[Exercise objective] Show each line in the listing below that contains the word "displayed", copied in full. Case counts.

Material to process START

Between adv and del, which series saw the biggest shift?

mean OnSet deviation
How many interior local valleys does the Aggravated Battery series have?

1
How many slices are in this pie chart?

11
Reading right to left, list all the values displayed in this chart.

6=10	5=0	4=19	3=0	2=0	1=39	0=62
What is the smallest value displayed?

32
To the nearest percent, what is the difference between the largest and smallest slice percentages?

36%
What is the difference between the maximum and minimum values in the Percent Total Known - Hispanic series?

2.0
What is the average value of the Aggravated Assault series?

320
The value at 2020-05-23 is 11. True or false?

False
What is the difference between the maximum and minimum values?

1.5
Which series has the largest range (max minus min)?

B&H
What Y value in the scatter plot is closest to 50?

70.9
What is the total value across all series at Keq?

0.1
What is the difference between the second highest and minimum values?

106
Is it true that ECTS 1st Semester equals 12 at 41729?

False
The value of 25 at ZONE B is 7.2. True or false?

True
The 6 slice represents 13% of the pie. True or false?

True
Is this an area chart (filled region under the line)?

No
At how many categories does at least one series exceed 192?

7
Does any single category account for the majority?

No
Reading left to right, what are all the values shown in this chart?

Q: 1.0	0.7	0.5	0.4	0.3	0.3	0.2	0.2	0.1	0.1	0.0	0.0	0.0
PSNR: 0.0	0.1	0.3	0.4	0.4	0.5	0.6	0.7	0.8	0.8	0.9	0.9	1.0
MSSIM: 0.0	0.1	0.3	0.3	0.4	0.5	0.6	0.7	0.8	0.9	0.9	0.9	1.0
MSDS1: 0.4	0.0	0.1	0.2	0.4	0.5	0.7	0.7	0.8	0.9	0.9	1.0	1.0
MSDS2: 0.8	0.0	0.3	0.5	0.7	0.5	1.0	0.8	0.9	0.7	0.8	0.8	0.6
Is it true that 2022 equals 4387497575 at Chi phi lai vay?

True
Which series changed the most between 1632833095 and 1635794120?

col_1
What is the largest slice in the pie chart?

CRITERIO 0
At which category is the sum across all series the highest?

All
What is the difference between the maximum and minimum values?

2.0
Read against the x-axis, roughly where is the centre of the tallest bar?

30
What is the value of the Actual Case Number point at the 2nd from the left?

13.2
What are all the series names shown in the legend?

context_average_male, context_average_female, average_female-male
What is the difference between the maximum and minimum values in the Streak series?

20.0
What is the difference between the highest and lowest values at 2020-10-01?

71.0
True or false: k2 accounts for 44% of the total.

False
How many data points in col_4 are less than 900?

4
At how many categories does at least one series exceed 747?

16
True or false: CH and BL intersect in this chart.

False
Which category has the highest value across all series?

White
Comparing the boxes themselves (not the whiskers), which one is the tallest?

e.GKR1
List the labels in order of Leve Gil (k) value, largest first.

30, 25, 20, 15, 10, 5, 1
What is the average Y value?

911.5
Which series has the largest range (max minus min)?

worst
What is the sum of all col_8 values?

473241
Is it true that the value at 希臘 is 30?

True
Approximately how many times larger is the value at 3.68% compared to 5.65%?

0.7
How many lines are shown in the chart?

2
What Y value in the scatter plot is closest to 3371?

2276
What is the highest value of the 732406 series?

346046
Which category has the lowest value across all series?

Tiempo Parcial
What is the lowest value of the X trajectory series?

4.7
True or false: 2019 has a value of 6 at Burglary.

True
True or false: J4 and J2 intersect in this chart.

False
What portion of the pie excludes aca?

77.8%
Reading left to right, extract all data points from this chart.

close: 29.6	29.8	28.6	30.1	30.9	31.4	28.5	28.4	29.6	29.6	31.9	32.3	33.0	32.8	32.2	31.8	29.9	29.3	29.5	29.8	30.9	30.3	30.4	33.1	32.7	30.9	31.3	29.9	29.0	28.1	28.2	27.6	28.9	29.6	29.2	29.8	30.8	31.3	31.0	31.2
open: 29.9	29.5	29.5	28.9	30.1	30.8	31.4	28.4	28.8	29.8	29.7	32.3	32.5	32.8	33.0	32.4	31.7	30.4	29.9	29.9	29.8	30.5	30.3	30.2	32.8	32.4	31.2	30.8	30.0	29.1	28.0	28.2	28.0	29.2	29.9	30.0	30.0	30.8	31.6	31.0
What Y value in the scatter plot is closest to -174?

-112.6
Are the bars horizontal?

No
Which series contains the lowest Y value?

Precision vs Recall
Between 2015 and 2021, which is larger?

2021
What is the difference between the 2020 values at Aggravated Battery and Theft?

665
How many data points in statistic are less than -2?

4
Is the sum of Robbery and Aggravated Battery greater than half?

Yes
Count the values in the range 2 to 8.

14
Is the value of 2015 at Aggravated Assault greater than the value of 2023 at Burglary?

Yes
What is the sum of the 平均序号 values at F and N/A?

Material to process END

[Result of this exercise]
Reading right to left, list all the values displayed in this chart.
What is the smallest value displayed?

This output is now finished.